*** Opening Passage provided ***

Researchers demonstrate ability to generate three times more thermoelectric voltage and 1.3 times more efficiently than classic dipole nanoantennas with newly fabricated bimetallic nanoantenna
I-V curves: (a) CDN - Ni-Pt, current in function of voltage (black line) and the electrical potential in 225 function of voltage (blue line). (b) EDN - Ni-Pt, current in function of voltage (black line) and the electrical 226 potential in function of voltage (blue line).
BELLINGHAM, Washington, USA and CARDIFF, UK - In an article published in the SPIE Journal of Nanophotonics (JNP), researchers from a collaboration of three labs in Mexico demonstrate an innovative nanodevice for harvesting solar energy. The paper, "Thermoelectric efficiency optimization of nanoantennas for solar energy harvesting," reports that evolutive dipole nanoantennas (EDNs) generate a thermoelectric voltage three times larger than the classic dipole nanoantenna (CDN).
Capturing visible and infrared radiation using nanodevices is an essential aspect of collecting solar energy: solar cells and solar panels are common devices that utilize nanoantennas, which link electromagnetic radiation to specific optical fields. The EDN can be useful in many areas where high thermoelectric efficiency is needed from energy harvesting to applications across the aerospace industry.
"The paper reports on a novel design and demonstration of a nanoantenna for efficient thermoelectric energy harvesting," says Professor Ibrahim Abdulhalim, JNP Associate Editor, SPIE Fellow and a professor in the Electrooptics and Photonics Engineering Department at Ben-Gurion University of the Negev. "They demonstrated thermoelectric voltage three times larger than a classical antenna. This type of antenna can be useful in many fields from harvesting of energy from waste heat, in sensing and solar thermal energy harvesting."

*** Closing Passage provided ***
*** Opening Entries supplied ***

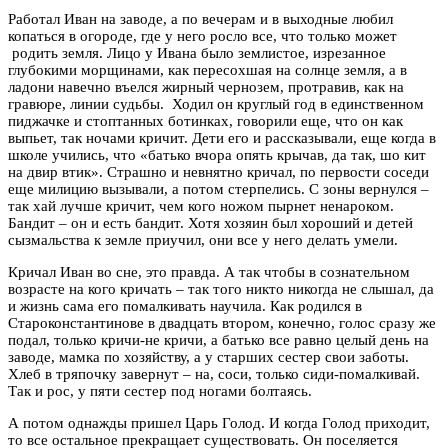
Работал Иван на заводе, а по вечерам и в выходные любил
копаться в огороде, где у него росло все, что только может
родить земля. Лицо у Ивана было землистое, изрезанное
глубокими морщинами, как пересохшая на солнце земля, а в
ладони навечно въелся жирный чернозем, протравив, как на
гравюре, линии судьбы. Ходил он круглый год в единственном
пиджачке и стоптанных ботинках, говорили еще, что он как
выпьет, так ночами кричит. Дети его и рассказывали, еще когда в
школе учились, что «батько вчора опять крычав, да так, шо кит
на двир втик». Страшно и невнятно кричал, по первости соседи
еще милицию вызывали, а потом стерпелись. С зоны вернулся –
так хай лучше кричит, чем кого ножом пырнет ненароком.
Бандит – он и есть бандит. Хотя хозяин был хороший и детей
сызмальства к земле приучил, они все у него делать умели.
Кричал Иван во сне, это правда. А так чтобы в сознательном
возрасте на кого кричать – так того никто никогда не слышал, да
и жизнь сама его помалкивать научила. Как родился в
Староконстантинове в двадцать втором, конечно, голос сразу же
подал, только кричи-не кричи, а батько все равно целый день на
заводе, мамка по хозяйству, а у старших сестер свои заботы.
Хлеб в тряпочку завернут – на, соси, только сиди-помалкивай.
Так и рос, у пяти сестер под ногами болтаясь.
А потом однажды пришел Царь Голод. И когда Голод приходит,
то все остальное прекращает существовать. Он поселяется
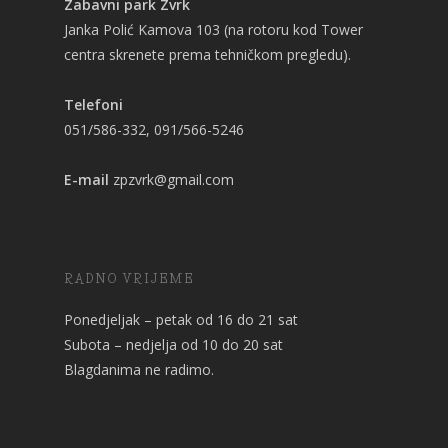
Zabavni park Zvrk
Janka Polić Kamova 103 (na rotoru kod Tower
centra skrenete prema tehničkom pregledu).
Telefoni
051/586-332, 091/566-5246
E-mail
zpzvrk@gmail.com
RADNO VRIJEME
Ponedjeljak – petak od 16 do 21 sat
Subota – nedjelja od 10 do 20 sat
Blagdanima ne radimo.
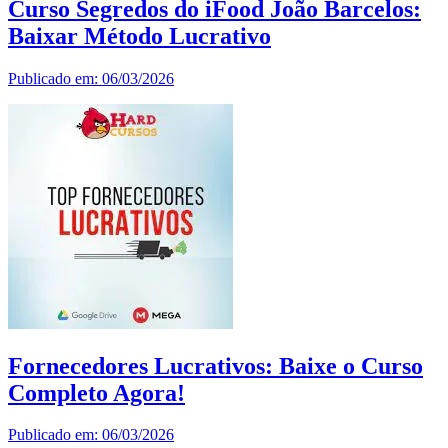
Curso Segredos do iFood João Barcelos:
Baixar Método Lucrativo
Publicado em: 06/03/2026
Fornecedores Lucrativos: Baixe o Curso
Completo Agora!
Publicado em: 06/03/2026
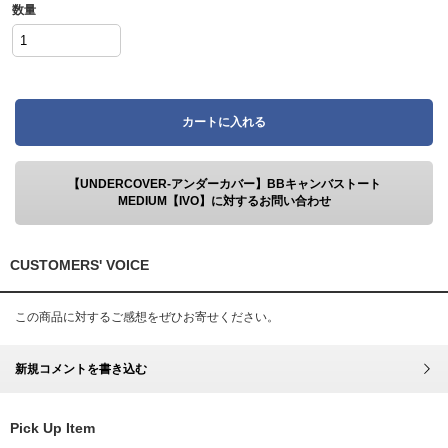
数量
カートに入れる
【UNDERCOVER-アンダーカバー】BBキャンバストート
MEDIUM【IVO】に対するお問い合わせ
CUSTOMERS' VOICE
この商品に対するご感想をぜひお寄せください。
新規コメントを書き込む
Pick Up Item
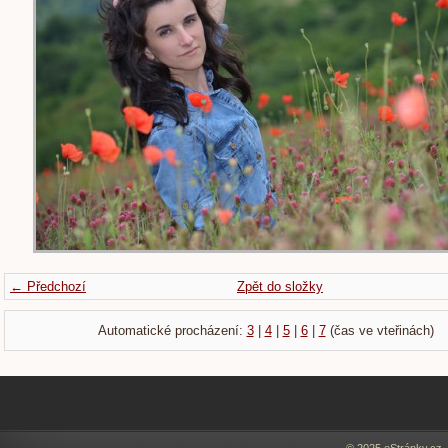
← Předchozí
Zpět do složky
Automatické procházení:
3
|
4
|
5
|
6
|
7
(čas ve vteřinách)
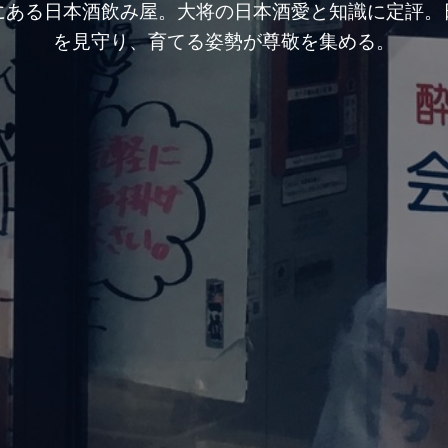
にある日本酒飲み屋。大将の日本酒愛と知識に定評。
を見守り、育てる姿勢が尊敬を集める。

*** Closing Entries supplied ***

■ **The task**
Do these statements agree with the text on nanoantennas? Answer yes or no for each, quoting the text's deciding words. (a) The researchers came from three labs in Mexico. (b) Evolutive dipole nanoantennas produced a thermoelectric voltage twice that of the classic dipole nanoantenna. (c) Ibrahim Abdulhalim is a professor at Ben-Gurion University of the Negev. The lines have no part in this exercise.

■ **Task result**
(a) Yes: "researchers from a collaboration of three labs in Mexico"
(b) No: "evolutive dipole nanoantennas (EDNs) generate a thermoelectric voltage three times larger than the classic dipole nanoantenna (CDN)"
(c) Yes: "a professor in the Electrooptics and Photonics Engineering Department at Ben-Gurion University of the Negev"